Sally Fitzgibbons, 2017 Margaret River Pro. Photo: WSL / Dunbar
Sally Fitzgibbons, 2017 Margaret River Pro. Photo: WSL / Dunbar

In The Hot Seat: Sally Fitzgibbons

In her tenth year on tour, Sally is hoping to clinch her first world title

Sally Fitzbibbons is a model of consistency. At 26 years old, she's already spent a decade on the Championship Tour, finished runner-up to the World Title three times, and has a number of big event wins to her name. But she hasn't won the whole thing. Yet.

This year — her most consistent yet — may very well change that, with Sally heading into the the final stop of the year with a 1,700-point lead over last year’s world champion, Tyler Wright. We called up Sally to hear how she's handling both the pressure and preparation of a potential title in late November.

How does it feel to be heading into the final event of the season at Honolua Bay as the current world No. 1?

It's awesome that it's coming down to the last event, at an unbelievable wave, and with a number of surfers having a shot to claim the title. This is what dreams are made of. To be in a title race brings up so many learning curves, and in previous years, it was hard for me to digest the ups and downs of it all. This year, though, I can feel how I’ve grown and matured in and out of the water, and I'm stoked on how far I've come.

Speaking of title races, what have you learned from coming so close to winning it all in the past?

I've learned that everything will be OK, no matter the result. I have a choice on how to feel about big wins and big losses, and the fun part of the entire experience is riding the emotional roller coaster. It's been amazing to look back and realize how many incredible moments I've had over my 10 years on Tour. I really value those opportunities. This year, I feel a sort of calmness, and I think that's helping me handle, and actually enjoy, the big-pressure moments that come my way.

What's your plan for the next month?

I'm super excited to lay some tracks on some bigger boards for the last event, so I'll be working with JS over the next month to get a bunch of great boards underfoot. I'll also be getting my surf fan on by hosting a Gala night for Australian Women of Surf, in aid of the Sally Fitzgibbons Foundation. That night is such a cool experience for me. I'm the biggest fan of female surfers past, present, and future. I love that I have the opportunity to bring them all together.

Is it tough to get a feel for your equipment at Honolua, with its inconsistency and crowd?

It's always a challenge to get a bunch of waves at The Bay, but over the years, I feel like I've accumulated some good time out there, both in heats and while out freesurfing, so I think I've developed the patience to not spin my wheels and get frustrated if things aren’t going according to plan. I work with JS on a pretty similar profile for all my shortboards. We're just adding a little more foam to handle the power.

You’ve made the final at Honolua already. Do you feel like the wave plays to your strengths?

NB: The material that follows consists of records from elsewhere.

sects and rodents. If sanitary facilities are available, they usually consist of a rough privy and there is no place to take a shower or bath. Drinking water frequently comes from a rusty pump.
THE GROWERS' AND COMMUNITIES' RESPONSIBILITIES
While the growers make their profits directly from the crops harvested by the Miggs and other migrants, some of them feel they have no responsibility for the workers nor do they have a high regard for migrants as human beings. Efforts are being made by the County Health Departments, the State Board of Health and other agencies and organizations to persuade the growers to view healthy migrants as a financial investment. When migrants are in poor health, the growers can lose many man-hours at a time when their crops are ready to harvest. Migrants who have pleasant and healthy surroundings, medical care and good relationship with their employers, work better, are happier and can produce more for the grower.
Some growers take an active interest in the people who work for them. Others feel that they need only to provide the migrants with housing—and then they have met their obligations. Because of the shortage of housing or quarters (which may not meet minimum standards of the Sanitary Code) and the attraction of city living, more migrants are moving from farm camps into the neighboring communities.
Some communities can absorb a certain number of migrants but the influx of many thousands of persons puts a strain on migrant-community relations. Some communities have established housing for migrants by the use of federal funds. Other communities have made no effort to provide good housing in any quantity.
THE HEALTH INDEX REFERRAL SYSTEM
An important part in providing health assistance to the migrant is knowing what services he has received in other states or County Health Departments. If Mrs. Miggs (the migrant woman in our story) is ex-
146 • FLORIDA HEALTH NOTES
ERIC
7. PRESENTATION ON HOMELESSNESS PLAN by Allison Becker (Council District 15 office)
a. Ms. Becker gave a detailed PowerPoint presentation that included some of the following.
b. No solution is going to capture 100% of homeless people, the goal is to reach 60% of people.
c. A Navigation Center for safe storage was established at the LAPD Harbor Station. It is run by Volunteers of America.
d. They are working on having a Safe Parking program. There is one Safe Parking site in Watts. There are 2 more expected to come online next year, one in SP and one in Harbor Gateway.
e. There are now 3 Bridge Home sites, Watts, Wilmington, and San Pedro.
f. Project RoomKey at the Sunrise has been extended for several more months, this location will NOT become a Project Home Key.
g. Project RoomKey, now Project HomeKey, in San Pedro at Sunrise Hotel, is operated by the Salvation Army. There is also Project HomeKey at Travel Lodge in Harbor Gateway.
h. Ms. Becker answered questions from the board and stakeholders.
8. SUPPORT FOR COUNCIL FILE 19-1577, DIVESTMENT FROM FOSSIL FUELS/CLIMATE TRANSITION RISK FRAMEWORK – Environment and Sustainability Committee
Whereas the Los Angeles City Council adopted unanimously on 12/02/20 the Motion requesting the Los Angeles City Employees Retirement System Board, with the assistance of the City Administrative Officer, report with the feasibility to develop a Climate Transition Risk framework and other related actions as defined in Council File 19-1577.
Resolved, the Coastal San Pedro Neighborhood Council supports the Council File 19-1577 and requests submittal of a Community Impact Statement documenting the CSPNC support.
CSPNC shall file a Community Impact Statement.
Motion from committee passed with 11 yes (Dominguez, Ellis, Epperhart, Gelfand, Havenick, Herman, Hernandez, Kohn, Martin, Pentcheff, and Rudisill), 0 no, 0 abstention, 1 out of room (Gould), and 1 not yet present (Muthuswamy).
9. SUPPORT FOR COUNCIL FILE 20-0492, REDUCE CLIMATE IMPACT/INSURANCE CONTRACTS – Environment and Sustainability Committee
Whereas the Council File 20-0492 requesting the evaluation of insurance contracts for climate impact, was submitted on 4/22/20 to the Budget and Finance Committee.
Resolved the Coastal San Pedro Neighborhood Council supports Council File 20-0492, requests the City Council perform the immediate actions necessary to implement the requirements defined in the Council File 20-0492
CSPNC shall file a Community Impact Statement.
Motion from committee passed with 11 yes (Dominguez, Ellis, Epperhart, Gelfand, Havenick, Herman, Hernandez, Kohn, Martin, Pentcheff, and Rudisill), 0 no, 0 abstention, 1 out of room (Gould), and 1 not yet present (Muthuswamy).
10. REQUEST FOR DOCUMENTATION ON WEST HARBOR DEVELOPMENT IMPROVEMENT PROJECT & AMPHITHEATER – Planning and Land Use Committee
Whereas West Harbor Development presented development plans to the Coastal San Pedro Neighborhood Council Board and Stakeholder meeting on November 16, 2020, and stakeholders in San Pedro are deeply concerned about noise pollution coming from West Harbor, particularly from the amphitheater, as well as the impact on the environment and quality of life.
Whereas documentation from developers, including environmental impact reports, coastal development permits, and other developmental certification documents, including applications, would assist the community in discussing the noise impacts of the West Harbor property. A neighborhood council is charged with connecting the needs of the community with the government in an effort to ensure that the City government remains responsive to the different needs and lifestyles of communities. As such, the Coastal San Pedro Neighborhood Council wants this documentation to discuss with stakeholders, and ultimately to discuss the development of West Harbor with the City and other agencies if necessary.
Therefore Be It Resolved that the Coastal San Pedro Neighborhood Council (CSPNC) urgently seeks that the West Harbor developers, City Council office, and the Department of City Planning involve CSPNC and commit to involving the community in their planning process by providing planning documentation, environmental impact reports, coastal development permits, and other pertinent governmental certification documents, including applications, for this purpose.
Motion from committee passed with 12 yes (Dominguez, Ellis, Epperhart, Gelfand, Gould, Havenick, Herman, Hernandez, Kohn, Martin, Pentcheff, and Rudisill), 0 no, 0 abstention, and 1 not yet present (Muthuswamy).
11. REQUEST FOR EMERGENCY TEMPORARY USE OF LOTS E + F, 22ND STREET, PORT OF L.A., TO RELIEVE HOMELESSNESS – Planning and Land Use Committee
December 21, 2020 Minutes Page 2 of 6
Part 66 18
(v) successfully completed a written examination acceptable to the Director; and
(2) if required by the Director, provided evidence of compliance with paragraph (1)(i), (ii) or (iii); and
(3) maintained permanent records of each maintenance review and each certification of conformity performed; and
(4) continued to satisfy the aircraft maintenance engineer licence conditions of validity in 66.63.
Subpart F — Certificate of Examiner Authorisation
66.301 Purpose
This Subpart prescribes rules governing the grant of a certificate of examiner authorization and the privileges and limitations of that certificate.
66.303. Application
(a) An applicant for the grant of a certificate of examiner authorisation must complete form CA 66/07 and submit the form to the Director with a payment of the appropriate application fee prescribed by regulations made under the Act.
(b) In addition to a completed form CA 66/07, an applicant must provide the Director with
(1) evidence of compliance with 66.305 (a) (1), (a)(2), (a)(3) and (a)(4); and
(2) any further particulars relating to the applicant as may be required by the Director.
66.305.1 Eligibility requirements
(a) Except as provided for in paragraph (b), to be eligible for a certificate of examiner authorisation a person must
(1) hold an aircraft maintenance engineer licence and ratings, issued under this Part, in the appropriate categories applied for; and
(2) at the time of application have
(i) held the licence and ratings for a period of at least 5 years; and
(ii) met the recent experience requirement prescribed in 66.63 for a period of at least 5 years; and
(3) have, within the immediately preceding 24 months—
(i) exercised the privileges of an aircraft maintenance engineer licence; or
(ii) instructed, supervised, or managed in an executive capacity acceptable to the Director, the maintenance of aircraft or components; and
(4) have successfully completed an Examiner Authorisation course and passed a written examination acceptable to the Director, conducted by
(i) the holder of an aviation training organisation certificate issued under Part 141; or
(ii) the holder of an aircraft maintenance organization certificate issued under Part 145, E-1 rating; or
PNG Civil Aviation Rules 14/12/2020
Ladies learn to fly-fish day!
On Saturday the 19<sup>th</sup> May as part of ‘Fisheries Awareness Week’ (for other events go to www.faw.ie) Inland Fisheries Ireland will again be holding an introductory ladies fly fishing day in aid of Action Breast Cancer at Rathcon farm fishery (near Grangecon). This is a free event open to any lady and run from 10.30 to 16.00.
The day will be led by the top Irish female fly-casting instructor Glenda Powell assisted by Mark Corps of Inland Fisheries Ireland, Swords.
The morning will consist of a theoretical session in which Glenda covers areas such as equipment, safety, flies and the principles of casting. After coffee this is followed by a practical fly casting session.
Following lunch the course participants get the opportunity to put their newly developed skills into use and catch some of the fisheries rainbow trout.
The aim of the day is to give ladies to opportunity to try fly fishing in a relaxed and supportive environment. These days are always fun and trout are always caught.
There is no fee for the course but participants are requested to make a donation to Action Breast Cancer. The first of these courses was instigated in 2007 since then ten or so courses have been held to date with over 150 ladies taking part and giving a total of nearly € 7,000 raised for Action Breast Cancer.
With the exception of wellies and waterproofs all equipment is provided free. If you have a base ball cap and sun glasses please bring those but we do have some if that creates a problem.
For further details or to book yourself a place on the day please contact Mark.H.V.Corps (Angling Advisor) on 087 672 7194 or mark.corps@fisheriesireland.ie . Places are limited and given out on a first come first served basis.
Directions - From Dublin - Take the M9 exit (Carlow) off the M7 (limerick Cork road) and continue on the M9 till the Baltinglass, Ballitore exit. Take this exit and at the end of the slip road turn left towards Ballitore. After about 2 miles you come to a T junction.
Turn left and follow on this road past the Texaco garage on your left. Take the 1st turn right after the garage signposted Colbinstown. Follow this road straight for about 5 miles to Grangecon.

The year I was runner-up [2015, to Carissa Moore] was such an epic year for waves. It was a dreamy swell, and an amazing feeling to score an empty lineup out at The Bay. As for my own surfing, I've worked a lot on my rail game this year, so I'm excited to get a chance to display it out there.

How do you prepare mentally for a scenario where you're surfing one-on-one for the World Title in the Final?

I've been in a similar scenario once before at Honolua. I was in the title race and lost in the Quarters by .01 of a point. At the time, it was shattering. I felt like I'd failed. But the cool thing now is that I've lived through it, and I've already felt all those emotions. I feel a lot more free this time around, because the setbacks have already happened. I've been resilient and have come back as a stronger surfer and competitor. Losing the title wasn't the end of the world. You just can’t get rid of me—I'm that phoenix that always comes out of the ashes [Laughs]. At the end of the day, no matter what happens, I know I'll make the most of my situation.

With that said, you're hoping to become the first world champ not named Carissa, Steph or Tyler since 2006. What will it mean to accomplish that?

A World Title is not a finish line for me. It would definitely be a personal milestone and a reward for a brilliant year, but I want to continue to learn and evolve my surfing no matter what. Just to be in the mix with the best women in the world is the rewarding part. Carissa, Steph, and Tyler are amazing competitors, and it really is the ultimate to have competitors who are really hard to beat. It grinds your gears when they get a few wins over you, or win the Title that you want so bad. But on the flip-side, a win over them feels so good. Seriously, it's like playing the computer at chess [Laughs]. You become obsessed trying to find the edge and the knowledge to win.